## EXERCISE PROMPT:
An exact transcription of all the records is required, minus the images.

Dataset items
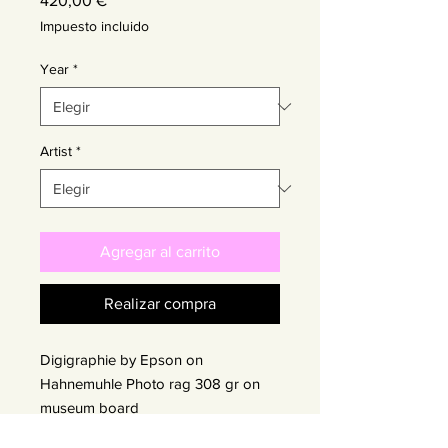
420,00 €
Impuesto incluido
Year
*
Artist
*
Agregar al carrito
Realizar compra
Digigraphie by Epson on
Hahnemuhle Photo rag 308 gr on
museum board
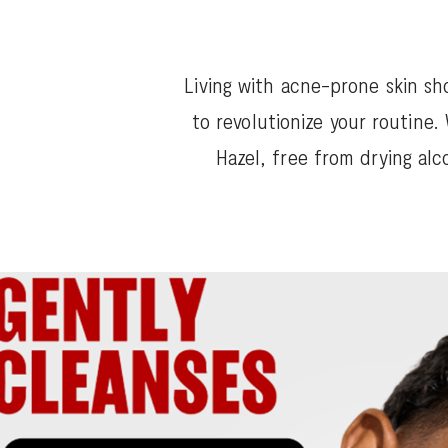
Living with acne-prone skin sh
to revolutionize your routine
Hazel, free from drying alc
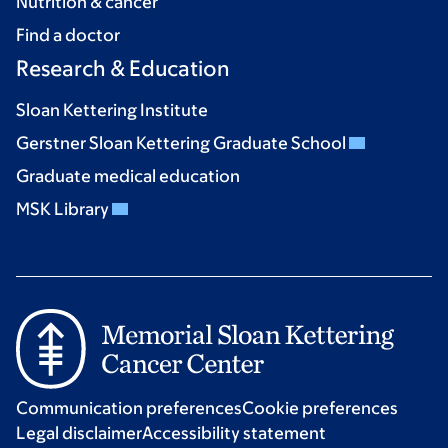
Nutrition & cancer
Find a doctor
Research & Education
Sloan Kettering Institute
Gerstner Sloan Kettering Graduate School
Graduate medical education
MSK Library
Communication preferences
Cookie preferences
Legal disclaimer
Accessibility statement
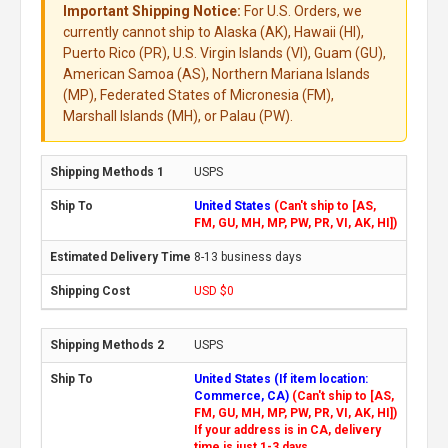
Important Shipping Notice:
For U.S. Orders, we
currently cannot ship to Alaska (AK), Hawaii (HI),
Puerto Rico (PR), U.S. Virgin Islands (VI), Guam (GU),
American Samoa (AS), Northern Mariana Islands
(MP), Federated States of Micronesia (FM),
Marshall Islands (MH), or Palau (PW).
USPS
United States
(Can't ship to [AS,
FM, GU, MH, MP, PW, PR, VI, AK, HI])
8-13 business days
USD $0
USPS
United States (If item location:
Commerce, CA)
(Can't ship to [AS,
FM, GU, MH, MP, PW, PR, VI, AK, HI])
If your address is in CA, delivery
time is just 1-3 days.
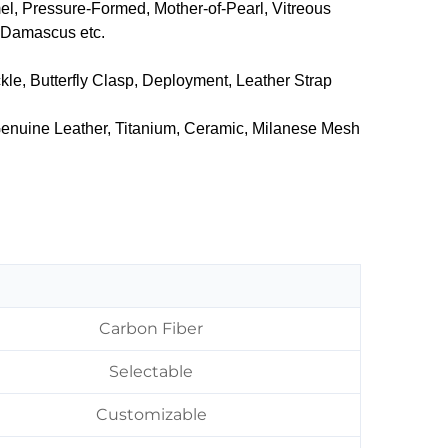
mel, Pressure-Formed, Mother-of-Pearl, Vitreous
, Damascus etc.
kle, Butterfly Clasp, Deployment, Leather Strap
 Genuine Leather, ‌Titanium, Ceramic, Milanese Mesh
Carbon Fiber
Selectable
Customizable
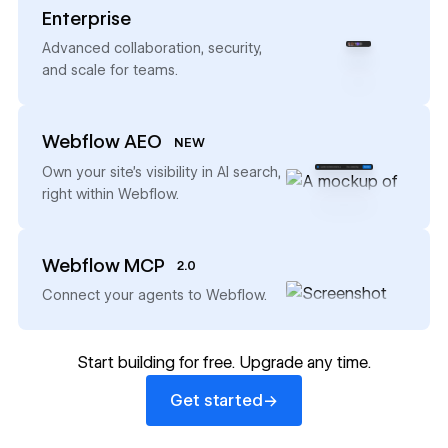
Enterprise
→
Advanced collaboration, security,
and scale for teams.
Webflow AEO
NEW
→
Own your site’s visibility in AI search,
right within Webflow.
Webflow MCP
2.0
→
Connect your agents to Webflow.
Start building for free. Upgrade any time.
Get started
→
Get started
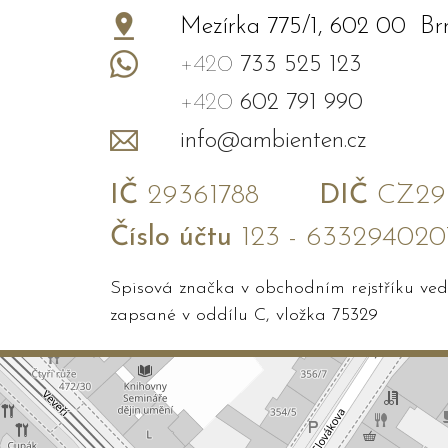
−
Mezírka 775/1, 602 00 Br
+420
733 525 123
+420
602 791 990
info@ambienten.cz
IČ
29361788
DIČ
CZ293
Číslo účtu
123 - 633294020
Spisová značka v obchodním rejstříku v
zapsané v oddílu C, vložka 75329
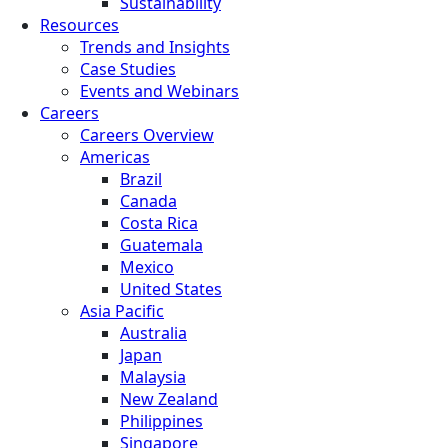
Sustainability
Resources
Trends and Insights
Case Studies
Events and Webinars
Careers
Careers Overview
Americas
Brazil
Canada
Costa Rica
Guatemala
Mexico
United States
Asia Pacific
Australia
Japan
Malaysia
New Zealand
Philippines
Singapore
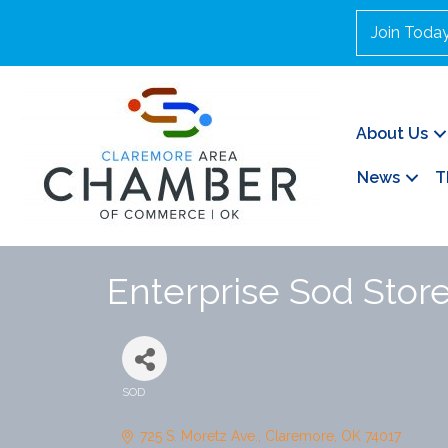
Join Toda
About Us
News
T
Enterprise Sod Stor
SOD
Categories
725 S. Moretz Ave.
Claremore
OK
74017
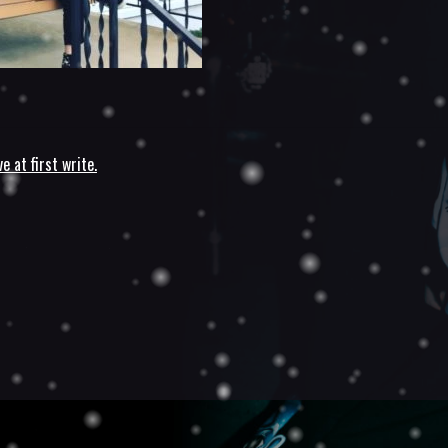
ve at first write.
n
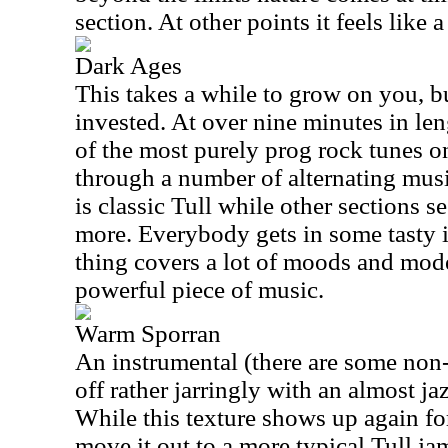
section. At other points it feels like 
Dark Ages
This takes a while to grow on you, bu
invested. At over nine minutes in len
of the most purely prog rock tunes o
through a number of alternating musi
is classic Tull while other sections se
more. Everybody gets in some tasty 
thing covers a lot of moods and modes
powerful piece of music.
Warm Sporran
An instrumental (there are some non-ly
off rather jarringly with an almost ja
While this texture shows up again for
move it out to a more typical Tull jam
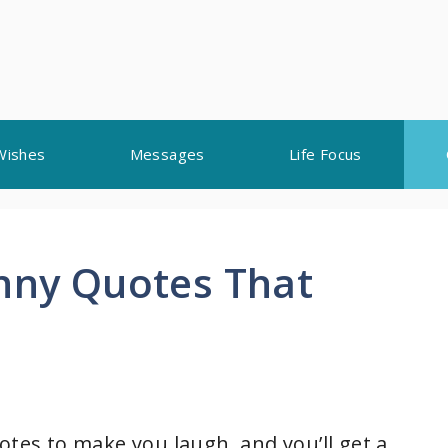
Wishes
Messages
Life Focus
unny Quotes That
otes to make you laugh, and you’ll get a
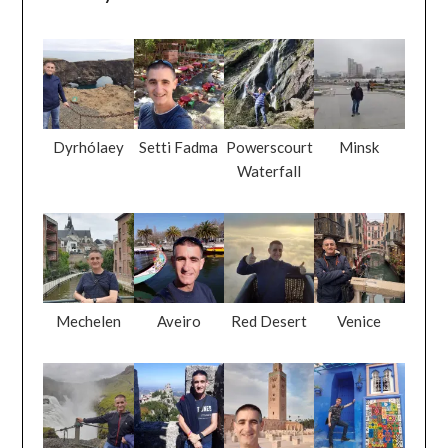
Dyrhólaey
Setti Fadma
Powerscourt
Minsk
Waterfall
Mechelen
Aveiro
Red Desert
Venice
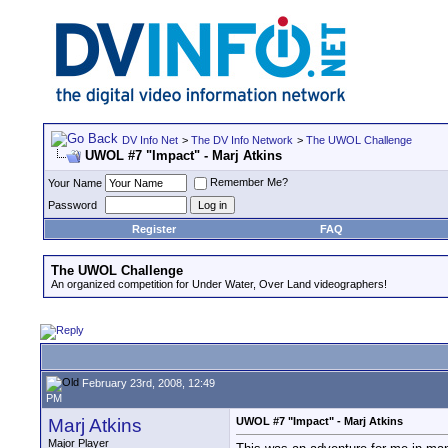
DV Info Net
>
The DV Info Network
>
The UWOL Challenge
UWOL #7 "Impact" - Marj Atkins
Remember Me?
Your Name
Password
Register
FAQ
The UWOL Challenge
An organized competition for Under Water, Over Land videographers!
February 23rd, 2008, 12:49
PM
Marj Atkins
UWOL #7 "Impact" - Marj Atkins
Major Player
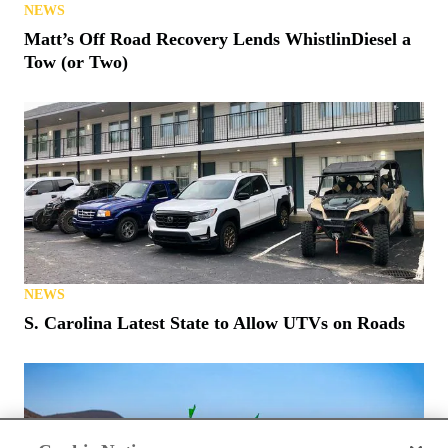
NEWS
Matt’s Off Road Recovery Lends WhistlinDiesel a
Tow (or Two)
NEWS
S. Carolina Latest State to Allow UTVs on Roads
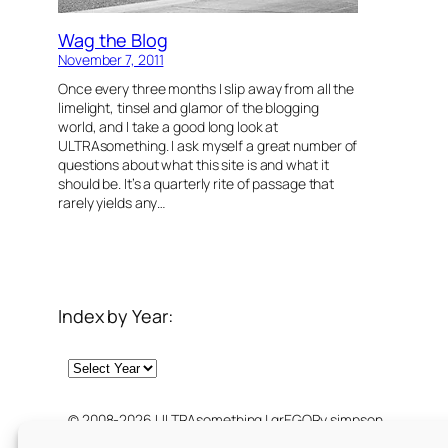
Wag the Blog
November 7, 2011
Once every three months I slip away from all the
limelight, tinsel and glamor of the blogging
world, and I take a good long look at
ULTRAsomething. I ask myself a great number of
questions about what this site is and what it
should be. It’s a quarterly rite of passage that
rarely yields any…
Index by Year:
Archives
© 2008-2026 ULTRAsomething | grEGORy simpson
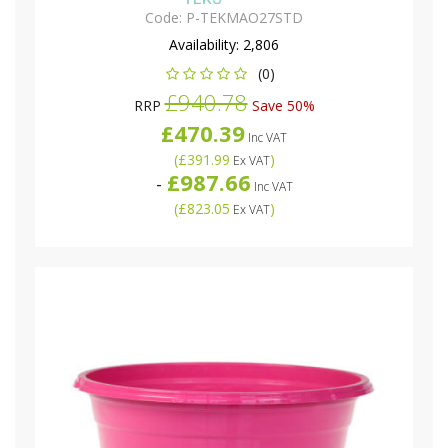
Code:
P-TEKMAO27STD
Availability:
2,806
(0)
£940.78
RRP
Save 50%
£470.39
Inc VAT
(
£391.99
)
Ex VAT
£987.66
-
Inc VAT
(
£823.05
)
Ex VAT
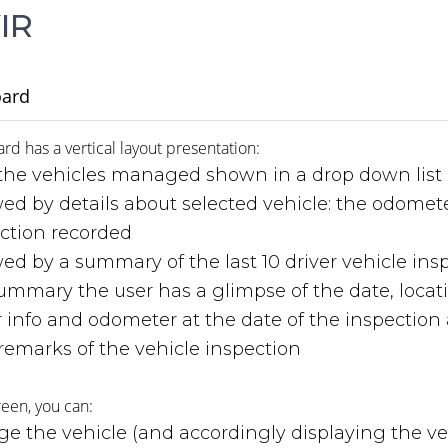
IR
ard
d has a vertical layout presentation:
the vehicles managed shown in a drop down list
wed by details about selected vehicle: the odomet
ction recorded
wed by a summary of the last 10 driver vehicle insp
ummary the user has a glimpse of the date, locatio
er info and odometer at the date of the inspection
remarks of the vehicle inspection
reen, you can:
e the vehicle (and accordingly displaying the ve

## SOLUTION FOR THIS EXERCISE:
420,00 €
Impuesto incluido
Year
*
Artist
*
Agregar al carrito
Realizar compra
Digigraphie by Epson on
Hahnemuhle Photo rag 308 gr on
museum board
Living with acne-prone skin sh
to revolutionize your routine
Hazel, free from drying alc
Nutrition & cancer
Find a doctor
Research & Education
Sloan Kettering Institute
Gerstner Sloan Kettering Graduate School
Graduate medical education
MSK Library
Communication preferences
Cookie preferences
Legal disclaimer
Accessibility statement
Important Shipping Notice:
For U.S. Orders, we
currently cannot ship to Alaska (AK), Hawaii (HI),
Puerto Rico (PR), U.S. Virgin Islands (VI), Guam (GU),
American Samoa (AS), Northern Mariana Islands
(MP), Federated States of Micronesia (FM),
Marshall Islands (MH), or Palau (PW).
USPS
United States
(Can't ship to [AS,
FM, GU, MH, MP, PW, PR, VI, AK, HI])
8-13 business days
USD $0
USPS
United States (If item location:
Commerce, CA)
(Can't ship to [AS,
FM, GU, MH, MP, PW, PR, VI, AK, HI])
If your address is in CA, delivery
time is just 1-3 days.
mel, Pressure-Formed, Mother-of-Pearl, Vitreous
, Damascus etc.
kle, Butterfly Clasp, Deployment, Leather Strap
 Genuine Leather, ‌Titanium, Ceramic, Milanese Mesh
Carbon Fiber
Selectable
Customizable
Enterprise
→
Advanced collaboration, security,
and scale for teams.
Webflow AEO
NEW
→
Own your site’s visibility in AI search,
right within Webflow.
Webflow MCP
2.0
→
Connect your agents to Webflow.
Start building for free. Upgrade any time.
Get started
→
Get started
−
Mezírka 775/1, 602 00 Br
+420
733 525 123
+420
602 791 990
info@ambienten.cz
IČ
29361788
DIČ
CZ293
Číslo účtu
123 - 633294020
Spisová značka v obchodním rejstříku v
zapsané v oddílu C, vložka 75329
Sustainability
Resources
Trends and Insights
Case Studies
Events and Webinars
Careers
Careers Overview
Americas
Brazil
Canada
Costa Rica
Guatemala
Mexico
United States
Asia Pacific
Australia
Japan
Malaysia
New Zealand
Philippines
Singapore
Join Toda
About Us
News
T
Enterprise Sod Stor
SOD
Categories
725 S. Moretz Ave.
Claremore
OK
74017
ve at first write.
n
section. At other points it feels like 
Dark Ages
This takes a while to grow on you, bu
invested. At over nine minutes in len
of the most purely prog rock tunes o
through a number of alternating musi
is classic Tull while other sections se
more. Everybody gets in some tasty 
thing covers a lot of moods and modes
powerful piece of music.
Warm Sporran
An instrumental (there are some non-ly
off rather jarringly with an almost ja
While this texture shows up again for
move it out to a more typical Tull jam
Wishes
Messages
Life Focus
unny Quotes That
otes to make you laugh, and you’ll get a
Dyrhólaey
Setti Fadma
Powerscourt
Minsk
Waterfall
Mechelen
Aveiro
Red Desert
Venice
DV Info Net
>
The DV Info Network
>
The UWOL Challenge
UWOL #7 "Impact" - Marj Atkins
Remember Me?
Your Name
Password
Register
FAQ
The UWOL Challenge
An organized competition for Under Water, Over Land videographers!
February 23rd, 2008, 12:49
PM
Marj Atkins
UWOL #7 "Impact" - Marj Atkins
Major Player
NEWS
Matt’s Off Road Recovery Lends WhistlinDiesel a
Tow (or Two)
NEWS
S. Carolina Latest State to Allow UTVs on Roads
Wag the Blog
November 7, 2011
Once every three months I slip away from all the
limelight, tinsel and glamor of the blogging
world, and I take a good long look at
ULTRAsomething. I ask myself a great number of
questions about what this site is and what it
should be. It’s a quarterly rite of passage that
rarely yields any…
Index by Year:
Archives
© 2008-2026 ULTRAsomething | grEGORy simpson
Code:
P-TEKMAO27STD
Availability:
2,806
(0)
£940.78
RRP
Save 50%
£470.39
Inc VAT
(
£391.99
)
Ex VAT
£987.66
-
Inc VAT
(
£823.05
)
Ex VAT
IR
ard
d has a vertical layout presentation:
the vehicles managed shown in a drop down list
wed by details about selected vehicle: the odomet
ction recorded
wed by a summary of the last 10 driver vehicle insp
ummary the user has a glimpse of the date, locatio
er info and odometer at the date of the inspection
remarks of the vehicle inspection
reen, you can:
e the vehicle (and accordingly displaying the ve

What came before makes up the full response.